Собрание, как большой котел, побурлило-побурлило и затихло. Водворилась тишина. Слабый свет люстры с трудом пробивался сквозь табачный дым и часто мигал, то разгораясь, то затухая. Видимо, питавший электрическую сеть движок работал с перебоями. Ким давно уже о чем-то шушукался с соседом. Временами, когда он поднимал голову, глаза его зловеще поблескивали. Наконец он возвысил голос и заговорил громко. Мол, пусть все слышат, ничего нет такого, что хотелось бы утаить:
— Сколько лет прошло, как я в последний раз имел женщину. И упустить Гонконг? Нет. Не могу!
Единственная фраза, но она вобрала в себя все кривляния Кима. В ответ на нее раздался взрыв хохота.
Подходя к двери кубрика, Менджюн услышал последние слова Кима и смех. Он моментально остановился и некоторое время стоял в нерешительности. Тошнота подступала к горлу. Нет, это не только из-за этих людей. Просто хотелось выблевать все, что сидит внутри, и этого, которого зовут Ли Менджюн, тоже. Стараясь не шуметь, он пошел на палубу. Направлявшиеся на берег матросы, проходя мимо, хлопали его по плечу. Он кивал им в ответ. Он проследил, как они, сев в шлюпку, махали ему руками, как двинулись вдоль борта корабля, и пошел обратно.

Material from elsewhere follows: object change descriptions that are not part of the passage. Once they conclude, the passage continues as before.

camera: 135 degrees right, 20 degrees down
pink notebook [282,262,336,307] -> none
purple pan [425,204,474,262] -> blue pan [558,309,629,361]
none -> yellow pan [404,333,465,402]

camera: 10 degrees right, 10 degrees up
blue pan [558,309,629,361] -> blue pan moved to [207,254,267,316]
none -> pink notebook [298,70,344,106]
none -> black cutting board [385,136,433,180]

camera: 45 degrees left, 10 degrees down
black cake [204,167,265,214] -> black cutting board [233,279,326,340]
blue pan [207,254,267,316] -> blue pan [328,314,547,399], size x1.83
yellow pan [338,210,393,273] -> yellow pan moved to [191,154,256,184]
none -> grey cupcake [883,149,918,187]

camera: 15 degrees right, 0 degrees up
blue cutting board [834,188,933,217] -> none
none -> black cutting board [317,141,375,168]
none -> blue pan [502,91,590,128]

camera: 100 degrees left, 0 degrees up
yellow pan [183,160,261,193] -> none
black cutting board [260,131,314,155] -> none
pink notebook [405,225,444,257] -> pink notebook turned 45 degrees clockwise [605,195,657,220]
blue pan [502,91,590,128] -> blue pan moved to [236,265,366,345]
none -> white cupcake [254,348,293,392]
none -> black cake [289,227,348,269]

Когда он вошел в кубрик, сидевшие там люди моментально перестали смеяться и устремили на него хмурые взгляды. Оставшись стоять в дверном проеме, он старался говорить как можно спокойней:
— Как мы и предполагали… Совершенно невозможно…
Он остановился, не закончив фразу. Никто не вымолвил ни слова. В молчании прошло несколько тягостных минут.